= John O'Hara (Brooklyn politician) =

American lawyer

John Kennedy O'Hara (born c. 1961) is an American lawyer, active in Brooklyn, New York politics. He is also the first person convicted of illegal voting in New York State since Susan B. Anthony was convicted for voting (before women had the right to vote) in 1872. His conviction was overturned on Thursday, January 12, 2017. On February 23, 2017, O'Hara filed a malicious prosecution lawsuit for $25 million against disgraced ex-Brooklyn D. A. Charles "Joe" Hynes.

The son of working-class Irish Americans and the first in his family to go to college, O'Hara's interest in politics was clear even in childhood: at the age of seven he wrote to his congressman complaining that he didn't have the right to vote but was still required to pay sales tax on toys. At the age of 11 he worked on George McGovern's campaign in the 1972 presidential election. At 16, his investigative reporting for his school newspaper resulted in the school principal being fired for lacking the appropriate license for his job.

As a teenager and young man, he was involved with Brooklyn's Reform Democrats against the Meade Esposito machine.
In the 1990s, he ran for office six times in primary election never winning but coming within a few hundred votes in a 1992 election for New York State Assembly.

In 1996, O'Hara was charged with running for office and voting from a false address. In fact, O'Hara had voted from his girlfriend's apartment, in which approximately half of his time was spent. He was convicted because their former landlord falsely testified that the apartment was uninhabitable. The discovery of O'Hara's voting habits was used by incumbent Brooklyn District Attorney Charles "Joe" Hynes to prosecute O'Hara for voting in a place other than his "principle and permanent residence". Refusing any plea deal, after a mistrial and a reversal on appeal, O'Hara was convicted of a felony in July 1999, sentenced to five years probation, a $20,000 fine and 1,500 hours of community service cleaning a park. The case also resulted in his disbarment on November 10, 1997.

He continued to appeal his case, and continued campaigning on behalf of other anti-machine candidates, especially for judgeships. O'Hara-backed Peter Sweeney and Eileen Nadelson won judgeships in 2001 and several other insurgent candidates have won Brooklyn judgeships since then. An attempt was made to prosecute Nadelson for election fraud for false petitions; these turned out to be false petitions by "a person or persons unknown to [her] campaign." Civil rights lawyer Sandra Roper, backed by O'Hara in a failed 2001 candidacy against District Attorney Hynes, was prosecuted for what Christopher Ketcham says "most observers agree is an unfounded charge of grand larceny". Roper's trial ended in a mistrial on November 8, 2004. A Brooklyn judge dismissed the charges February 28, 2005.

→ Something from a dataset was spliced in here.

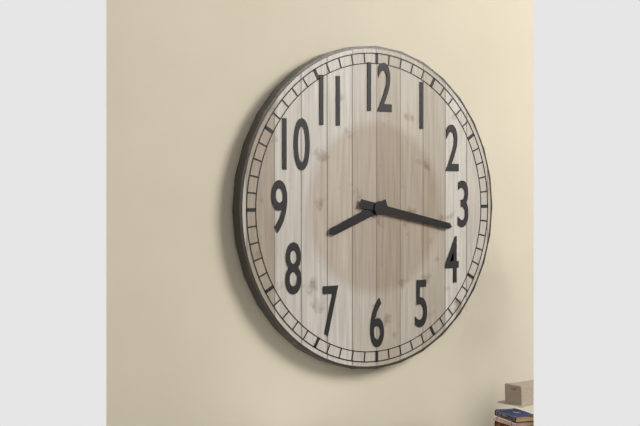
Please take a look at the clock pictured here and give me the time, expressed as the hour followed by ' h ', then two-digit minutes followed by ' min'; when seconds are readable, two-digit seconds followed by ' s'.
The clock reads 8 h 17 min
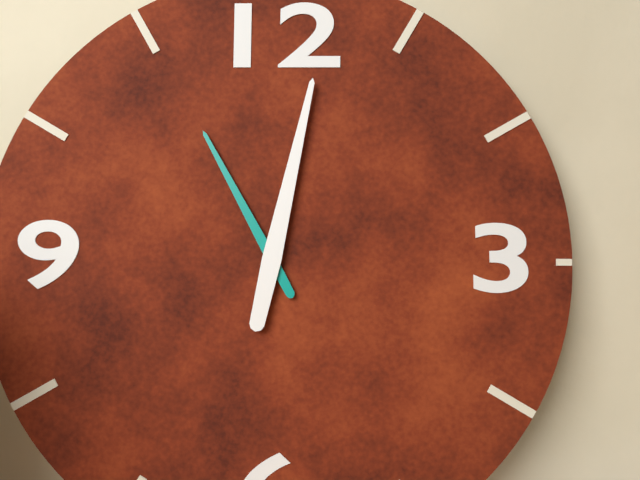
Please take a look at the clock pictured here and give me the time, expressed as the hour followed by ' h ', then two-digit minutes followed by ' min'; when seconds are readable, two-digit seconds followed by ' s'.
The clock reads 11 h 02 min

On October 29, 2008, O'Hara's petition for re-admission to the bar was submitted by the Supreme Court of the State of New York Appellate Division: Second Judicial Department to the Committee on Character And Fitness. The Full Committee on Character And Fitness for the Second, Tenth, Eleventh and Thirteenth districts, voted unanimously on June 29, 2009, to approve the subcommittee's recommendation that O'Hara's application for reinstatement be granted. On October 6, 2009, O'Hara was reinstated as an attorney by the Supreme Court of the State of New York Appellate Division: Second Judicial Department. However, his conviction still stood.

In recommending O'Hara's reinstatement, the subcommittee of the Committee on Character And Fitness wrote, "Mr. O'Hara, accurately it appears, claims that the machine went gunning for him and pounced on his change of residency calling it election fraud. … Although the committee has grave doubts that Mr. O'Hara did anything that justified his criminal prosecution, even if Mr. O'Hara was guilty of the offense of which he was convicted, we believe Mr. O'Hara now has the requisite character and fitness to be reinstated as a member of the bar." In December 2009, the New York Daily News urged a gubernatorial pardon to clear O'Hara's name, saying "It is beyond doubt that O'Hara was the victim of a criminal justice vendetta ginned up by enemies in the Brooklyn Democratic Party… At heart, the case was an example of selective and overzealous prosecution."